### Document excerpt
We provide now the proof for the network depicted on the right of Fig. 5. The proof for this case is very similar to the previous one and we only provide it here for the sake of completeness.

Proof

Suppose that \(m<n\) and define the function

$$\begin{aligned} S_{b} : {\left\{ \begin{array}{ll} \mathbb {F}_2^{n-m}\times \mathbb {F}_2^{m}\times \mathbb {F}_2^{m} &{}\rightarrow \mathbb {F}_2^{n-m}\times \mathbb {F}_2^{m}\times \mathbb {F}_2^{m} \\ (x,y,z) &{}\mapsto S^{-1}(S(x,y,z) + b) \end{array}\right. } \end{aligned}$$

when \(F_1\) and \(F_3\) are permutations over \(\mathbb {F}_2^m\) and \(F_2\) is a permutation over \(\mathbb {F}_2^n\). This function is displayed on the rightside of Fig. 9. We denote the values of (x, y, z) after i rounds for both cases as \((\ell _i,m_i,r_i)\).

### Task brief
Rewrite everything in the proof excerpt from "We provide now" down to "sake of completeness.", swapping "network" for "construction".

### Provided records
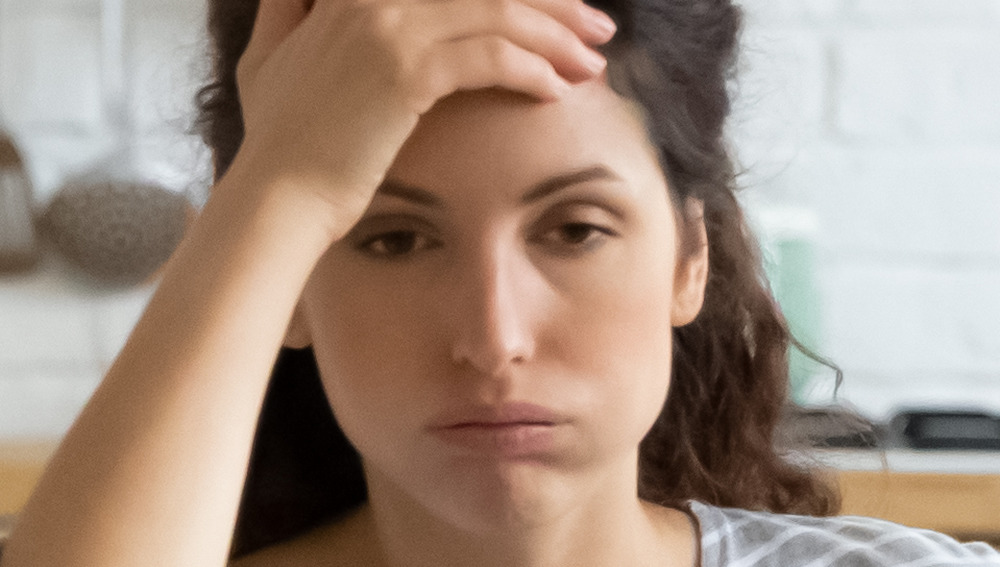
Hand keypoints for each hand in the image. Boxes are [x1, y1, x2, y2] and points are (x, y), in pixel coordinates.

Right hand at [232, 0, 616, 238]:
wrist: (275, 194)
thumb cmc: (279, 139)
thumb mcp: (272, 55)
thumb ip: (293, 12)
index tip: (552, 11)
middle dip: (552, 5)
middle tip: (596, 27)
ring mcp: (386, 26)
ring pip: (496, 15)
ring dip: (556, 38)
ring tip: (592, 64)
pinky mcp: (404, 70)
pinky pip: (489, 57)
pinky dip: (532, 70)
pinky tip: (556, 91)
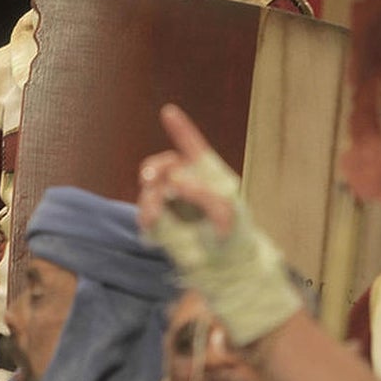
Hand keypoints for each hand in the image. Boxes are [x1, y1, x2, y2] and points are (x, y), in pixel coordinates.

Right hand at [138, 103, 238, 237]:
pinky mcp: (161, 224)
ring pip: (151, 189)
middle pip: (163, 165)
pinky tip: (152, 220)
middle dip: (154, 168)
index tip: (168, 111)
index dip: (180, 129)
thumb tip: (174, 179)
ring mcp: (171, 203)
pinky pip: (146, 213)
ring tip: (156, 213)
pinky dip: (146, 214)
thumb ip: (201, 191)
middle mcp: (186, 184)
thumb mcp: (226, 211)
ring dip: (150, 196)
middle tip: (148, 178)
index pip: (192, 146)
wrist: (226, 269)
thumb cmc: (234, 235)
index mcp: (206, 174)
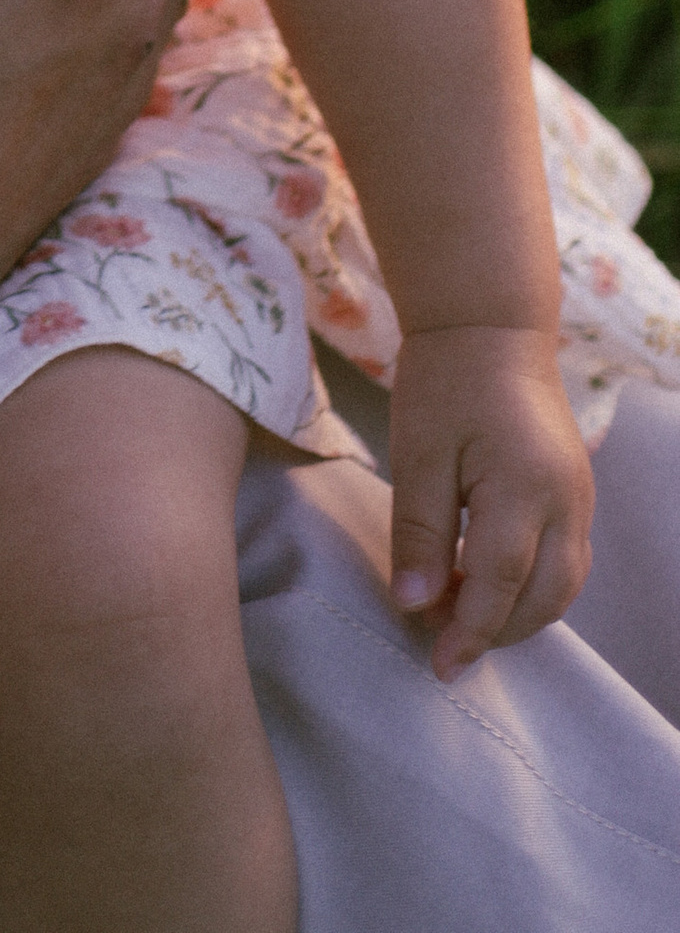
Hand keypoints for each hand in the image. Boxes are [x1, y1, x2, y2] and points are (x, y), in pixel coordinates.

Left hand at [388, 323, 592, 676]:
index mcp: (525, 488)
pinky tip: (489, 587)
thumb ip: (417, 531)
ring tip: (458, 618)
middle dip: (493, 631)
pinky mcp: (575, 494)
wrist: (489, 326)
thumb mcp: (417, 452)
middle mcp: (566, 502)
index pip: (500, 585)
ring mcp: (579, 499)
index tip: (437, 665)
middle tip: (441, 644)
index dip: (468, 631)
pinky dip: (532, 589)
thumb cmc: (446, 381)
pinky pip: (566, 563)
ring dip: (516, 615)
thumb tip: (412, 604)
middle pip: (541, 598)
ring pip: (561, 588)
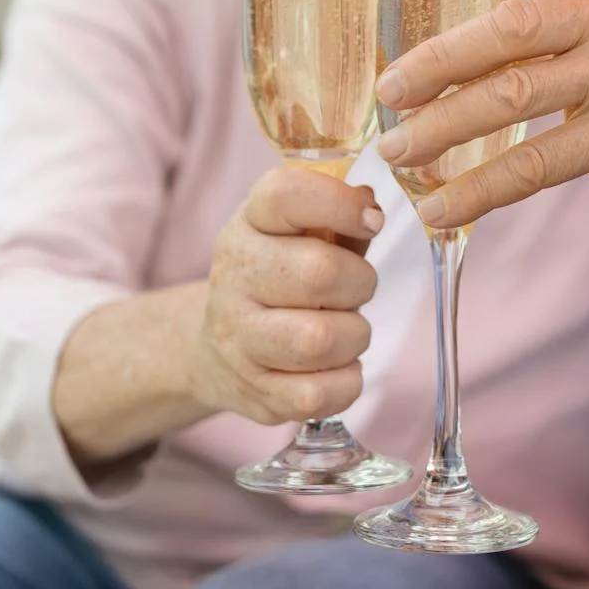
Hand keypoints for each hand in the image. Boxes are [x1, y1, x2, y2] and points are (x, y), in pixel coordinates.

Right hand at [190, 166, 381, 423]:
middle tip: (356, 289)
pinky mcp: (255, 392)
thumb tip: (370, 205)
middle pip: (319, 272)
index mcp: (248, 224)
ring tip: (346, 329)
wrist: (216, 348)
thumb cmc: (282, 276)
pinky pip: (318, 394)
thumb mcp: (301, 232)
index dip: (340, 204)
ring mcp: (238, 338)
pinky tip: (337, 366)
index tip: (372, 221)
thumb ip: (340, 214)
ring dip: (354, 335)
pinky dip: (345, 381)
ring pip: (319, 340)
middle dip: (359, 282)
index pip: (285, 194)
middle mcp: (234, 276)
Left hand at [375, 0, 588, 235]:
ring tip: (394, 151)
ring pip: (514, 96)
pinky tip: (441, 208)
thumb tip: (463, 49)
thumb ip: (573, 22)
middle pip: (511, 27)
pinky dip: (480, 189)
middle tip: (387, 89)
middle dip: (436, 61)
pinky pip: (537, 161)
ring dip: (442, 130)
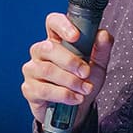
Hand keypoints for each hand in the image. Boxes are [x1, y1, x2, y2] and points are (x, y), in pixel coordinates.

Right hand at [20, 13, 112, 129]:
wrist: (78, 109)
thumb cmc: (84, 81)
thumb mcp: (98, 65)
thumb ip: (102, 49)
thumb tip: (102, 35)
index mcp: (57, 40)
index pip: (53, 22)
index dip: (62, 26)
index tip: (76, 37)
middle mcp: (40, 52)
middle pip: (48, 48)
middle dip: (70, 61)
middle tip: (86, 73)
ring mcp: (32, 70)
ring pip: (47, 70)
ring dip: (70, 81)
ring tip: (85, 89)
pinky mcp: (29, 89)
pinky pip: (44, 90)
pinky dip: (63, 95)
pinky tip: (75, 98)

### Solution
We provide now the proof for the construction depicted on the right of Fig. 5. The proof for this case is very similar to the previous one and we only provide it here for the sake of completeness.